This is an IP address. It’s an IPv6 address. While it doesn’t look like an IPv4 address it’s no less valid. An IP address correlates a user to an IP address. Because there is a limited IPv4 address space space companies and telcos have resorted to using things like NAT where multiple machines share the same IP address (normally from your home internet all users have the same IP from an external perspective).
Imagine for a moment that you have a rogue user visiting your site from a popular coffee shop in town and he does something that causes his IP address to be blocked by Cloudflare. When you go to the coffee shop suddenly you are blocked as well because the IP address reported is not actually that of the visitor, but that of the coffee shop’s internet connection.
Wouldn’t you rather block the individual user who was acting maliciously? With IPv6 there are many more addresses so NAT is no longer necessary and each device gets it’s own IP address.
Unless you have an application which doesn’t support IPv6, preventing your website from allowing IPv6 native connections has noting but downsides in terms of performance and availability. Can you disable IPv6? Yep, you’ll need to use the API though to make the change.

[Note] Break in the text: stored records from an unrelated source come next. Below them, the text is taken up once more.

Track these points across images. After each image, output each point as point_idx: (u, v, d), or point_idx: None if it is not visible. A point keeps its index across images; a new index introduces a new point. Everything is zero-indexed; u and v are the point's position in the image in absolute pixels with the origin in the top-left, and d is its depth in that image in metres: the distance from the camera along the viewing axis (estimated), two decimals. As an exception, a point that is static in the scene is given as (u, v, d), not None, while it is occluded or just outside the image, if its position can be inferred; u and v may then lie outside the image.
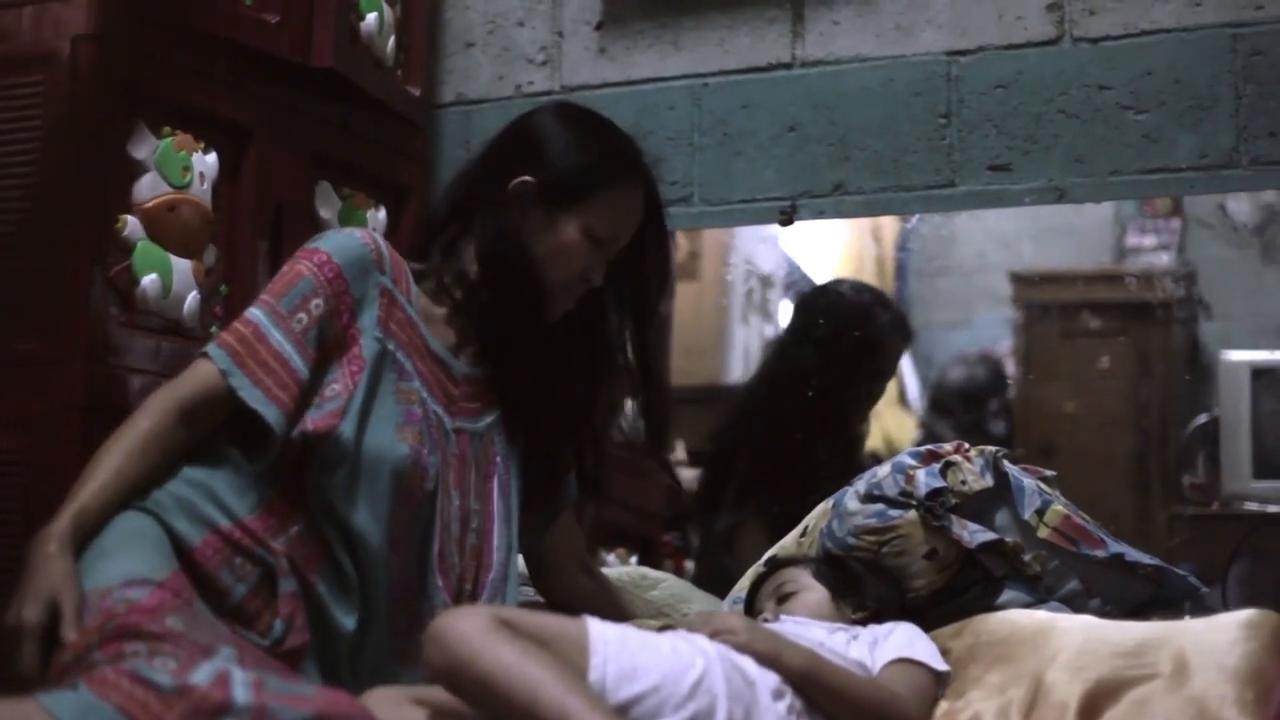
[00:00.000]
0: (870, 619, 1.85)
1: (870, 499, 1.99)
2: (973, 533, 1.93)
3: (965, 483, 1.95)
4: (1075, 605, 1.92)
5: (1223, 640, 1.64)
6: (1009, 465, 2.01)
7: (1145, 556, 1.95)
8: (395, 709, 1.51)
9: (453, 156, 2.76)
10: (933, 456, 2.00)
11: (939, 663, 1.73)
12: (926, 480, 1.95)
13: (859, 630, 1.78)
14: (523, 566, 2.09)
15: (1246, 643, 1.63)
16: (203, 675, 1.31)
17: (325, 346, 1.77)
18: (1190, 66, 2.38)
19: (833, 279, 3.50)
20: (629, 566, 2.92)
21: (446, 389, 1.87)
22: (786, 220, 2.60)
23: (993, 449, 2.02)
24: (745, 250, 4.01)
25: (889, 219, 4.03)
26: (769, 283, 4.13)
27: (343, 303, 1.79)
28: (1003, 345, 4.41)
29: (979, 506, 1.97)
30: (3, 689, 1.40)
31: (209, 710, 1.28)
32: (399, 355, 1.82)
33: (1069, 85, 2.45)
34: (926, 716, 1.67)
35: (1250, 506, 3.25)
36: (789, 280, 4.03)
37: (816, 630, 1.75)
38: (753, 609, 1.95)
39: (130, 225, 2.07)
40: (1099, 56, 2.44)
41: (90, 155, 2.00)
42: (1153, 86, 2.40)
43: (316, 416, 1.72)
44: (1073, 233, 4.21)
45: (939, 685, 1.72)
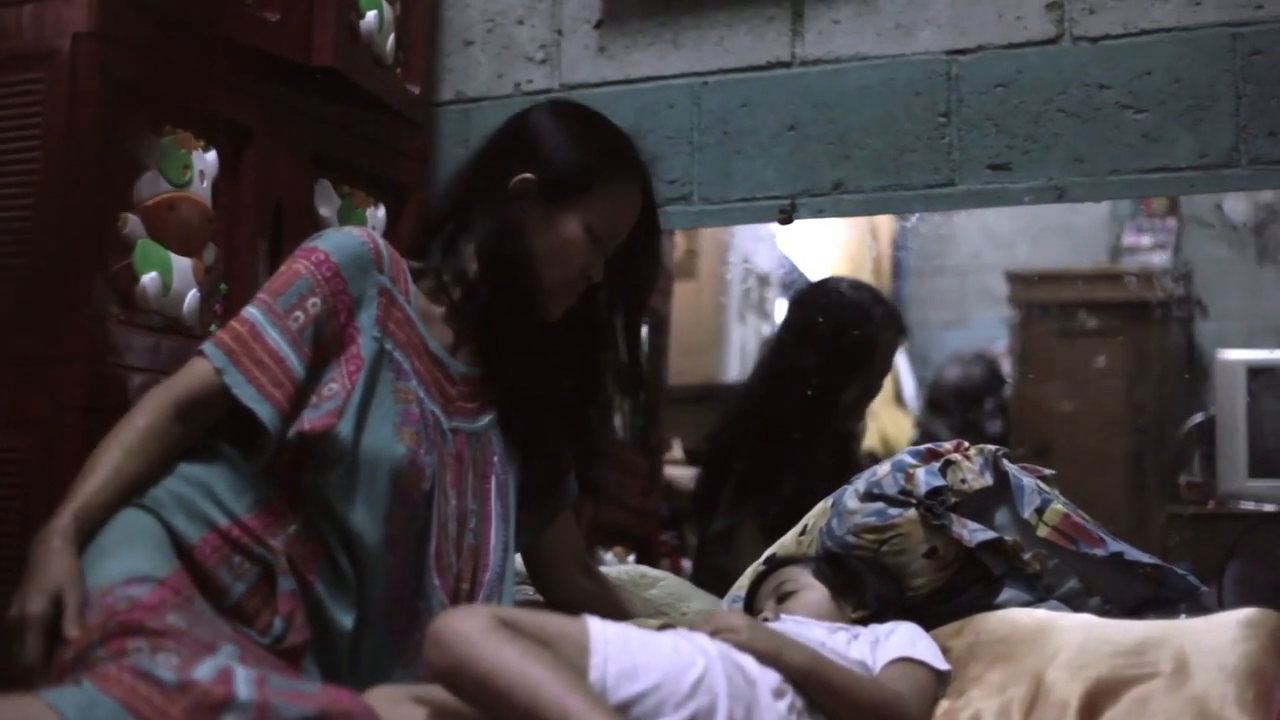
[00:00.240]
0: (870, 618, 1.85)
1: (870, 497, 1.99)
2: (972, 531, 1.93)
3: (965, 481, 1.95)
4: (1075, 604, 1.92)
5: (1223, 639, 1.64)
6: (1008, 464, 2.01)
7: (1145, 555, 1.95)
8: (396, 708, 1.50)
9: (452, 155, 2.75)
10: (932, 455, 2.01)
11: (940, 662, 1.73)
12: (926, 479, 1.96)
13: (859, 630, 1.78)
14: (521, 566, 2.09)
15: (1246, 642, 1.63)
16: (205, 671, 1.31)
17: (322, 345, 1.77)
18: (1190, 66, 2.38)
19: (827, 276, 3.50)
20: (627, 565, 2.92)
21: (444, 388, 1.87)
22: (786, 219, 2.60)
23: (992, 448, 2.02)
24: (743, 249, 4.01)
25: (885, 218, 4.04)
26: (766, 282, 4.13)
27: (340, 301, 1.78)
28: (999, 344, 4.42)
29: (979, 505, 1.97)
30: (6, 682, 1.41)
31: (212, 705, 1.28)
32: (397, 354, 1.82)
33: (1069, 84, 2.45)
34: (928, 715, 1.68)
35: (1246, 505, 3.26)
36: (786, 279, 4.03)
37: (817, 630, 1.75)
38: (752, 608, 1.95)
39: (130, 223, 2.07)
40: (1099, 56, 2.43)
41: (90, 153, 1.99)
42: (1152, 86, 2.40)
43: (314, 416, 1.72)
44: (1069, 232, 4.22)
45: (940, 684, 1.72)
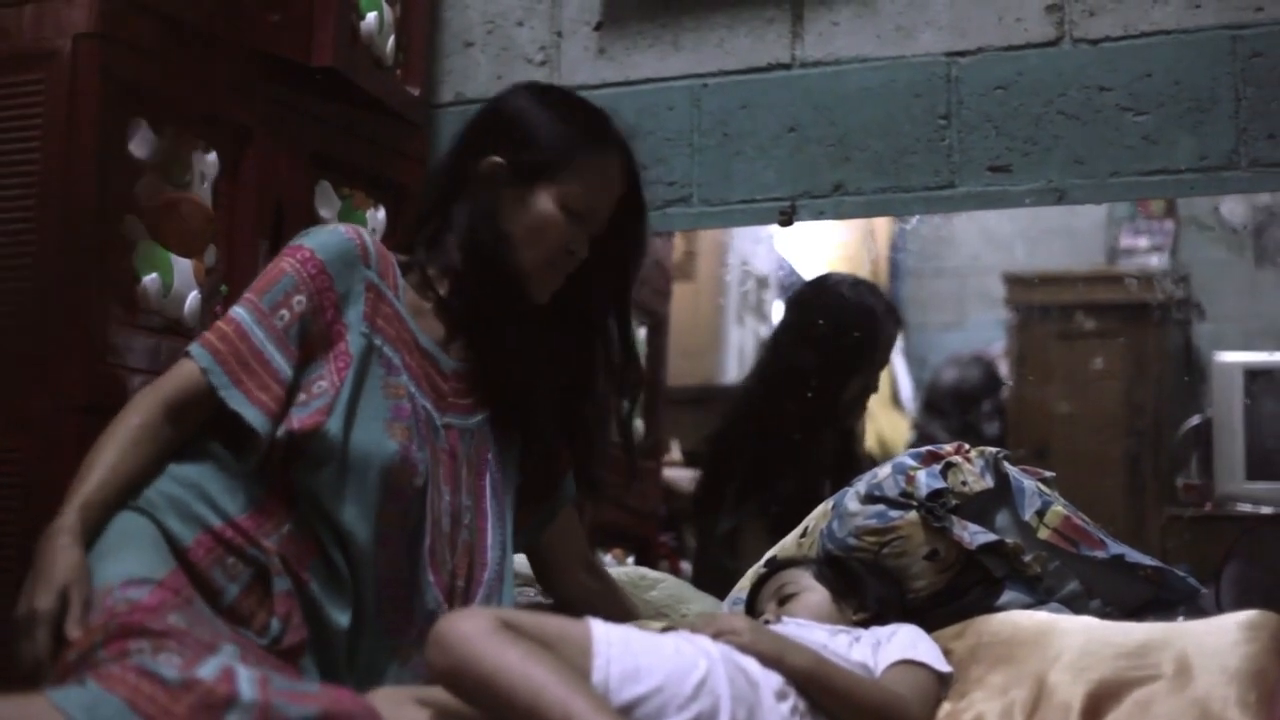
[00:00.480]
0: (872, 620, 1.85)
1: (870, 500, 1.99)
2: (973, 534, 1.93)
3: (966, 484, 1.96)
4: (1075, 606, 1.92)
5: (1224, 641, 1.64)
6: (1009, 466, 2.01)
7: (1145, 558, 1.95)
8: (398, 709, 1.50)
9: (452, 156, 2.75)
10: (933, 457, 2.01)
11: (942, 664, 1.73)
12: (927, 481, 1.96)
13: (861, 632, 1.78)
14: (523, 567, 2.09)
15: (1248, 644, 1.63)
16: (208, 670, 1.32)
17: (310, 343, 1.76)
18: (1190, 68, 2.38)
19: (822, 274, 3.48)
20: (627, 567, 2.92)
21: (435, 384, 1.86)
22: (786, 221, 2.60)
23: (993, 450, 2.02)
24: (742, 251, 4.00)
25: (883, 220, 4.03)
26: (765, 284, 4.13)
27: (326, 298, 1.78)
28: (997, 346, 4.41)
29: (979, 507, 1.97)
30: (14, 679, 1.41)
31: (216, 704, 1.28)
32: (386, 350, 1.81)
33: (1069, 86, 2.45)
34: (930, 718, 1.68)
35: (1243, 508, 3.26)
36: (785, 281, 4.02)
37: (818, 632, 1.75)
38: (754, 610, 1.95)
39: (131, 225, 2.07)
40: (1099, 58, 2.44)
41: (91, 154, 1.99)
42: (1152, 88, 2.40)
43: (303, 414, 1.71)
44: (1067, 234, 4.22)
45: (942, 686, 1.72)
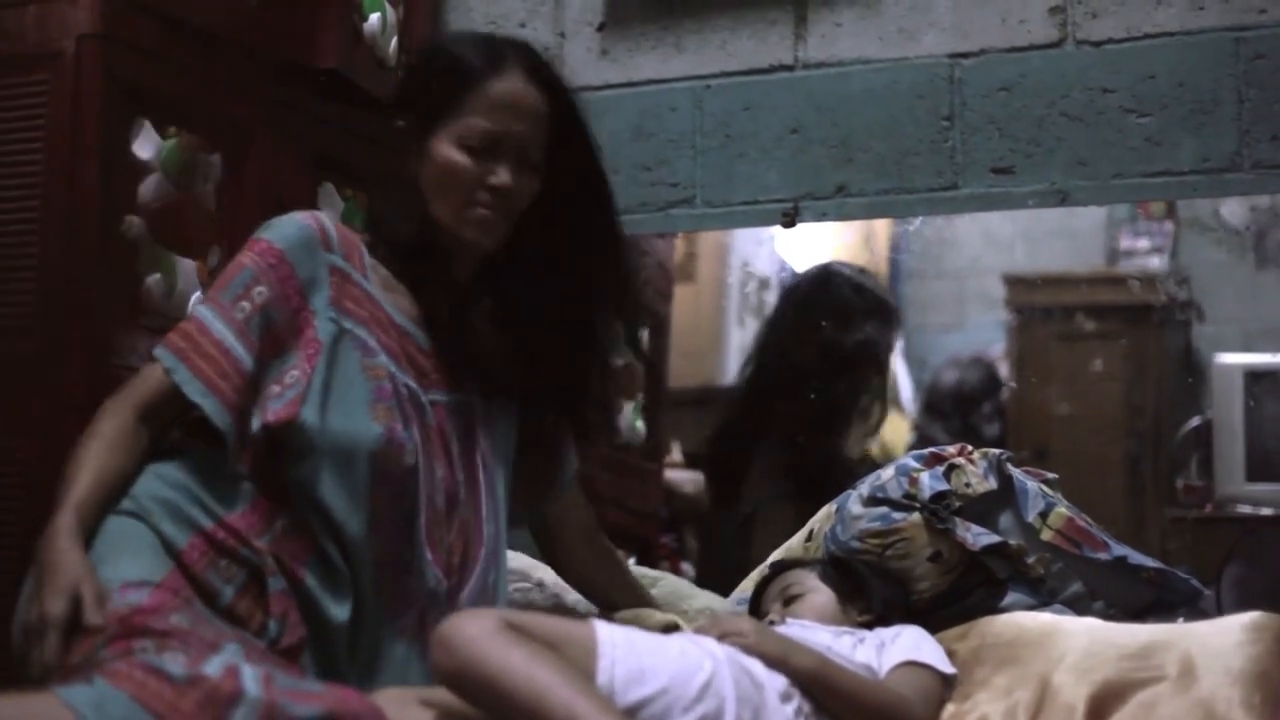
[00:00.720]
0: (876, 621, 1.85)
1: (874, 502, 2.00)
2: (976, 535, 1.93)
3: (969, 485, 1.96)
4: (1078, 608, 1.92)
5: (1228, 643, 1.64)
6: (1012, 468, 2.01)
7: (1148, 560, 1.96)
8: (403, 709, 1.50)
9: (453, 157, 2.75)
10: (936, 459, 2.01)
11: (946, 665, 1.73)
12: (930, 483, 1.96)
13: (865, 633, 1.78)
14: (514, 560, 2.07)
15: (1252, 645, 1.63)
16: (213, 667, 1.32)
17: (275, 333, 1.73)
18: (1193, 70, 2.38)
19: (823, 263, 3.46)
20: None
21: (415, 360, 1.82)
22: (789, 222, 2.59)
23: (996, 451, 2.02)
24: (743, 252, 4.01)
25: (884, 221, 4.03)
26: (766, 285, 4.13)
27: (289, 286, 1.75)
28: (997, 348, 4.41)
29: (982, 509, 1.97)
30: (7, 681, 1.41)
31: (222, 700, 1.29)
32: (359, 332, 1.77)
33: (1071, 88, 2.45)
34: (934, 719, 1.68)
35: (1243, 509, 3.27)
36: (786, 282, 4.02)
37: (823, 634, 1.75)
38: (758, 611, 1.95)
39: (134, 225, 2.07)
40: (1102, 60, 2.44)
41: (94, 155, 1.99)
42: (1155, 90, 2.40)
43: (277, 406, 1.69)
44: (1067, 235, 4.23)
45: (946, 688, 1.72)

You could try to block 2a01:116f:405:2100::/64, though keep in mind this will block 18 quintillion hosts, so maybe a captcha challenge might be better, unless the user can solve them of course.

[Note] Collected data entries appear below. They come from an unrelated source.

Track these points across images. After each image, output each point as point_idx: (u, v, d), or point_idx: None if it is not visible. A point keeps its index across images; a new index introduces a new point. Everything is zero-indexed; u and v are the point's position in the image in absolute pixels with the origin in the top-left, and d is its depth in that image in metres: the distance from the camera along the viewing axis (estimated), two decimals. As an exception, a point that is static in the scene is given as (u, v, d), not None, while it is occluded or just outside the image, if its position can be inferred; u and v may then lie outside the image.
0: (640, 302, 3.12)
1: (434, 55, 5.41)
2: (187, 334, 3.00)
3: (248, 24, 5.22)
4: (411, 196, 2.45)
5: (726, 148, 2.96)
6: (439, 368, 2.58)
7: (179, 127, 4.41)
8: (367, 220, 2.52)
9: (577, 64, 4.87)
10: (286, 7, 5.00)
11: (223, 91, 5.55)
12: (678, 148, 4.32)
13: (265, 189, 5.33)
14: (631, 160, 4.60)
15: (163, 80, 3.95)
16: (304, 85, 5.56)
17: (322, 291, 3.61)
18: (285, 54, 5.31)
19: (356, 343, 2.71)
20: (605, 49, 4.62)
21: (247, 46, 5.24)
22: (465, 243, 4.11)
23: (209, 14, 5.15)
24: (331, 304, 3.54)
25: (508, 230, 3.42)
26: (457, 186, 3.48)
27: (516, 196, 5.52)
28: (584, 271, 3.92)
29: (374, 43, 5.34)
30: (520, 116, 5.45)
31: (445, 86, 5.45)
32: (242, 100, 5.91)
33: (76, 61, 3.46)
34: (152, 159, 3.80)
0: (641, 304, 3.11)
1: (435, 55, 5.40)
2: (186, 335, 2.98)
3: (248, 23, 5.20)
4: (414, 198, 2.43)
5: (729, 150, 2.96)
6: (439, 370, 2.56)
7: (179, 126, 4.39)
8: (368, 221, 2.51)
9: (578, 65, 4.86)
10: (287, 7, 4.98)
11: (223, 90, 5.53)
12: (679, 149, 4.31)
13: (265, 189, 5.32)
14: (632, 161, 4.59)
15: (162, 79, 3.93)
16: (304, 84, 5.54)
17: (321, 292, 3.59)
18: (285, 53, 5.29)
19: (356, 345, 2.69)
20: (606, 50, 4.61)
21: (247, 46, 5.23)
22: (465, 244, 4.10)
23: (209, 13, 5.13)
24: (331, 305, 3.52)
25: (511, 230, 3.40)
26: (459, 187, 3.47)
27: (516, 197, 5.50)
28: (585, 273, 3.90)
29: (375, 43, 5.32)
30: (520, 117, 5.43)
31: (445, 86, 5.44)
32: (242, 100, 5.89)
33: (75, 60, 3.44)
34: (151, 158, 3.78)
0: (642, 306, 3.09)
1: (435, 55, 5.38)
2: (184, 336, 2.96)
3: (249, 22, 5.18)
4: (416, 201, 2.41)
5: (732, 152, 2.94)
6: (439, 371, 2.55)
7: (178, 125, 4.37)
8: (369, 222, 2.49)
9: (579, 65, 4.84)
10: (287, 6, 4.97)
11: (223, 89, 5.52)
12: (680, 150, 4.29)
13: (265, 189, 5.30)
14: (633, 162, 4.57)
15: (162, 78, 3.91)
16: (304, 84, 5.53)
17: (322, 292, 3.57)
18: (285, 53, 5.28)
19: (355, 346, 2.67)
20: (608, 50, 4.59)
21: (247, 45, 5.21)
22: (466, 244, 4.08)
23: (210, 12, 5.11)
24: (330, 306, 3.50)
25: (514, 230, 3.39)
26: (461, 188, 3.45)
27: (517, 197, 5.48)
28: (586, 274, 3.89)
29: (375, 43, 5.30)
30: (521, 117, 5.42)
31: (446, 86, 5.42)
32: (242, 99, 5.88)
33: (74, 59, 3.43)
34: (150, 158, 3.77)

What you could try is play with Cloudflare’s pseudo IPv4 address - Eliminating the last reasons to not enable IPv6 - but I doubt that will get you far either. You are referring to an address space of 14 quintillion addresses here, you wont be able to pack this reasonably into an IPv4 address.

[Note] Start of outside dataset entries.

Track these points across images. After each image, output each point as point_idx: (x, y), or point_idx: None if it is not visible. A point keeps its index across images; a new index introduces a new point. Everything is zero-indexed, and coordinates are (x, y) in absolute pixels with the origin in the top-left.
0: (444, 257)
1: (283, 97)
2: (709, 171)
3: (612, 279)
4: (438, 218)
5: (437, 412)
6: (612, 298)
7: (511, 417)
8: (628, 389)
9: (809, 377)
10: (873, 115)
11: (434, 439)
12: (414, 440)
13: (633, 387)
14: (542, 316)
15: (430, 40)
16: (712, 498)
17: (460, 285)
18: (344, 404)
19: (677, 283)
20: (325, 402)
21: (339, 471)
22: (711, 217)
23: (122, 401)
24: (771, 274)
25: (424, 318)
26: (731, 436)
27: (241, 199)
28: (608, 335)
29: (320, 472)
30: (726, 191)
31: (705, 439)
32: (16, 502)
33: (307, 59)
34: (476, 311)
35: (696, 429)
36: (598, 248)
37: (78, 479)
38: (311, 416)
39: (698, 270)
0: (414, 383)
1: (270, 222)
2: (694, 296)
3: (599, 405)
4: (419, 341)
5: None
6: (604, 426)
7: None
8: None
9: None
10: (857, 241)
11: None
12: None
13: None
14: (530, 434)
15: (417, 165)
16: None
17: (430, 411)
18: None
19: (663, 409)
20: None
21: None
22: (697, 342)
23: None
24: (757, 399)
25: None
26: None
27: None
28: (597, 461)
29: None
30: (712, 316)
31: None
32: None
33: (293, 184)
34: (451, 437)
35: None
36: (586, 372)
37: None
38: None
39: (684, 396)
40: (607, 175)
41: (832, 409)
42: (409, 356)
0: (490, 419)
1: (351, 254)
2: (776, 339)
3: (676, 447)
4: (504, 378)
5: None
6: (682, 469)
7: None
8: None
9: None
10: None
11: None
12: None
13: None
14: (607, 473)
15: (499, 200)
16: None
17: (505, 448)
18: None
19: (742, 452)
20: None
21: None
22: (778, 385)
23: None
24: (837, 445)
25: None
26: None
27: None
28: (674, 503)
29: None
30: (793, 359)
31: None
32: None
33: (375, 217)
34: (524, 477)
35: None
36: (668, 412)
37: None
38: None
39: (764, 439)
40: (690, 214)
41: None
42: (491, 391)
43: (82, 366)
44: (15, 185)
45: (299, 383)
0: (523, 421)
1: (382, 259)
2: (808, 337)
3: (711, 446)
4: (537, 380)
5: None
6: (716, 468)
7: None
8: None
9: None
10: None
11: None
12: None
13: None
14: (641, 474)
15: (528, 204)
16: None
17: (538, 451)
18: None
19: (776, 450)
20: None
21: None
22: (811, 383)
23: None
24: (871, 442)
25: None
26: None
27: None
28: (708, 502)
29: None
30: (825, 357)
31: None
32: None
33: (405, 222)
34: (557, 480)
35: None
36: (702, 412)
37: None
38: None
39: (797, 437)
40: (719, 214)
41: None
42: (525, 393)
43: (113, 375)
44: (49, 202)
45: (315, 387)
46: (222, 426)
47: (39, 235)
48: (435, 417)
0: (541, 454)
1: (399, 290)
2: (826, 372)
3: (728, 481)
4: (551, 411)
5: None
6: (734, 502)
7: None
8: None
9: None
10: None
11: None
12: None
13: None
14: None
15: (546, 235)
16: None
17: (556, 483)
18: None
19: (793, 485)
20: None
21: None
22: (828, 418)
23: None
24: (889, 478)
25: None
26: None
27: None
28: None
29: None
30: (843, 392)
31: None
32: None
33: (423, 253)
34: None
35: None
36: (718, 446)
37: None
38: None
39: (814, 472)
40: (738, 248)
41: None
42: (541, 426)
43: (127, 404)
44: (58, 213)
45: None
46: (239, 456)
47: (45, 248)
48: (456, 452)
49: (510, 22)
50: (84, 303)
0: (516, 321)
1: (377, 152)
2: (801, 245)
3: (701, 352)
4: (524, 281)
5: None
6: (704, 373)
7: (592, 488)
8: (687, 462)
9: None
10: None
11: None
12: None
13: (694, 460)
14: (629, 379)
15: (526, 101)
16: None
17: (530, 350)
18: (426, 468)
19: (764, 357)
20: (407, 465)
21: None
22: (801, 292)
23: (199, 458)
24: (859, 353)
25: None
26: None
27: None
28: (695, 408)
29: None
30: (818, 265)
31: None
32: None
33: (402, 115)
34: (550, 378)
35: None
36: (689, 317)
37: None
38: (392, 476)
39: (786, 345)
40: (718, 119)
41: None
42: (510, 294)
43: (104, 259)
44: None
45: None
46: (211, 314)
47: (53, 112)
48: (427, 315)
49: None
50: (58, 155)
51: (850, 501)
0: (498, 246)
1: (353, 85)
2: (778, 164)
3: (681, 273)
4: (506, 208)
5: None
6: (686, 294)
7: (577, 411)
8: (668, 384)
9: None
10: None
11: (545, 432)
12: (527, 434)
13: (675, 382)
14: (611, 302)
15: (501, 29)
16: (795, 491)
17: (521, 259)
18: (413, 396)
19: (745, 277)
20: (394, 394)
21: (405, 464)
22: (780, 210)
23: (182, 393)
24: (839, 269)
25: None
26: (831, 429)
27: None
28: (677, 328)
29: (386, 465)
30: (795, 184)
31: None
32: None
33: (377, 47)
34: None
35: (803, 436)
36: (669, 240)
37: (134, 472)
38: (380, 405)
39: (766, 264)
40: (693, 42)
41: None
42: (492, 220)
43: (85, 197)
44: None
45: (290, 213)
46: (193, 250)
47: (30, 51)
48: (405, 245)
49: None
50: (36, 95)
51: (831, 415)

Blocking a single IPv4 address, or an IPv6 /64, often has a similar amount of collateral damage.
In residential situations, the typical assignment sizes are one IPv4 address, and a /64 to /48 IPv6 range (probably usually at the smaller end of that). (When IPv6 is available at all.)
On the other hand, it’s not unusual for a /64 to contain thousands of users.
Your firewall rule syntax is incorrect. You have used an AND operator where you should be using an OR operator. You should either change the firewall rule to use OR (a user doesn’t have multiple IPs simultaneously for a given connection) or use the IP access rules under Firewall | Tools to block each address individually.